# Training Wing Chun and Boxing



## geezer (Mar 2, 2010)

In my DTE eskrima class we practice a good bit of empty hand work derived from Western Boxing. I constantly mess up since Wing Chun is my core art and the two use very different structures. I'm continuing with it mainly because I love eskrima and also I want to understand the boxer's method better (you know, the old Sun Tzu thing about knowing your enemy and all), but I can't see myself adopting a pure boxing approach. I see that Jin (Chinaboxer) also trains boxing/muay tai... I just don't know how he makes the transition from one to the other. 

Do any of the rest of you train boxing or have boxing experience? If so, how do you use it, and how does it help your WC?


----------



## seasoned (Mar 2, 2010)

geezer said:


> In my DTE eskrima class we practice a good bit of empty hand work derived from Western Boxing. I constantly mess up since Wing Chun is my core art and the two use very different structures. I'm continuing with it mainly because I love eskrima and also I want to understand the boxer's method better (you know, the old Sun Tzu thing about knowing your enemy and all), but I can't see myself adopting a pure boxing approach. I see that Jin (Chinaboxer) also trains boxing/muay tai... I just don't know how he makes the transition from one to the other.
> 
> Do any of the rest of you train boxing or have boxing experience? If so, how do you use it, and how does it help your WC?


I think once you put those big fat gloves on it's a story all it's own. Some of the principles and concepts may be good, but a whole different deal. IMHO.


----------



## CRCAVirginia (Mar 2, 2010)

I train MMA as well as WC.  I appreciate the training methods, pad work, clinch work, ground fighting etc.  The conditioning and strategy is helpful as well.


----------



## profesormental (Mar 2, 2010)

Greetings.

You can keep your Wing Chun structure, yet in boxing you'll be in the defensive/counterpunching side of things.

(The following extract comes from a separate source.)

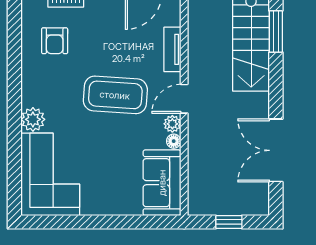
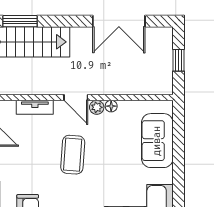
coffee table: (115, 95) -> (73, 155), width x0.73, depth x0.76
sofa: (162, 183) -> (157, 141), moved, turned 90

I train the boxing with MMA gloves, thus I don't train the hand postures or some changes the boxing gloves can produce for advantage. Yet the sweet science does have benefits that should be considered.

You also have to be careful not to fall in the danger of sports training... benefit now without concern for future effects.

Enjoy!


----------



## Nabakatsu (Mar 3, 2010)

I intend on getting into some mma eventually, micheal casey just came out for a seminar and we covered a lot of the WT anti grappling, seems like it would transfer very easily into mma situations, he was talking about how he trains with mma fighters on a somewhat frequent basis. as a sidenote, as if I haven't derailed the thread enough, 
how goes the WT out there in PR? Still trying to get it banned or.. have things cooled down?


----------



## geezer (Mar 3, 2010)

Nabakatsu said:


> I intend on getting into some mma eventually, micheal casey... as if I haven't derailed the thread enough...quote]
> 
> The guys I train with no longer use the "WT" letters for BS legal reasons imposed on us, but we have the same lineage. Our group members have trained with LT, Emin, and Keith Kernspecht, and my foundation escrima training was with Rene Latosa way back... so we have the same roots. As you know, Rene's escrima is very boxing oriented yet it poses no problems for Michael Casey. Now I don't have Michael's ability, but if he can put it all together... then at least _it's possible to do_.
> 
> Now, to further derail my own thread, do you know if Michael lifts weights? I met him a couple of years back and judging from his build, it's hard to imagine that he doesn't.


----------



## yak sao (Mar 3, 2010)

geezer said:


> Nabakatsu said:
> 
> 
> > I intend on getting into some mma eventually, micheal casey... as if I haven't derailed the thread enough...quote]
> ...


----------



## Nabakatsu (Mar 4, 2010)

I only heard he briefly speak about doing some cross training. I do however know he is a personal trainer, so I would imagine so. Sorry I can't be more informative. We worked on the escrima while he was out, and yes, all the weight on the front foot, it feels very boxing oriented, he sure does it put it together very nicely.


----------